All in all, the film did not take any great technical risks and therefore has an almost documentary effect. This also ensures a better closeness to life than if the atrocities were portrayed in an overdramatic manner.



(Photo: Handouts from Joana Hadjithomas and  Khalil Joreige)


‘Memory Box’ scores with impressive musical moments

“Memory Box” has its emotionally strongest moments when the music of the 1980s effectively underscores the lifestyle of the young people in Lebanon.

Western music, which also dominated the clubs there, enabled the teenagers to shield themselves from external circumstances for a few hours. Blondie’s “One Way or Another” was deliberately chosen as a narrative bracket; if the song is then taken up again in the present, it is, on the one hand, to keep the memory alive and on the other, to mark the restart into a better future.

The figures remain a little pale

The mother and daughter team in Montreal is completed by the grandmother, who at first, like Maia, tries to keep Alex from researching. Unfortunately, emotionally, it is not always possible to take the audience on a journey into the past. This is mainly due to the fact that the actresses ultimately fail to bring to life characters with whom one likes to suffer and celebrate. Until the end one cannot get rid of the feeling that the characters are not giving free rein to their emotions and that they seem a bit inhibited. Perhaps this is also due to our stamping through the often slightly theatrical acting of Western actors in dramas of this kind. The chilled acting, however, leaves a lot of potential.

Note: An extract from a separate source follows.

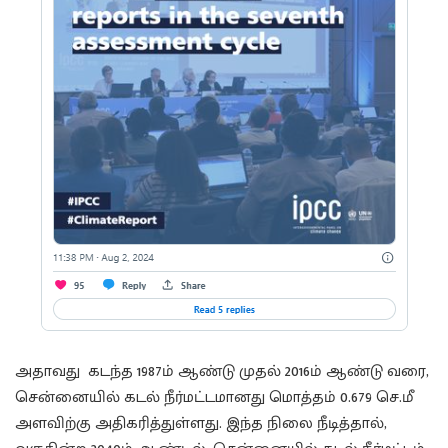
அதாவது கடந்த 1987ம் ஆண்டு முதல் 2016ம் ஆண்டு வரை,
சென்னையில் கடல் நீர்மட்டமானது மொத்தம் 0.679 செ.மீ
அளவிற்கு அதிகரித்துள்ளது. இந்த நிலை நீடித்தால்,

The film is a strong contribution to the topic of culture of remembrance, which draws its viewers’ attention with modern eyes to the traumatic long-term effects of youth in civil war. The last spark does not jump over emotionally, but the musical moments, the visual finesse and the meaningful, positive ending still stick in the memory.

Without effort

In addition to documentary and fictional films, Hadjithomas and Joreige also make installations, sculptures and performances, but their multilingualism is particularly good for “Memory Box”.

It is amazing how the film does not think hard, despite its multiple layers, but breathes and smiles at every moment. It is not just an essay film about memory, it also tells stories, in the here and now, as in then. It is a chaotic mashup, but also a smoothie and a touching film.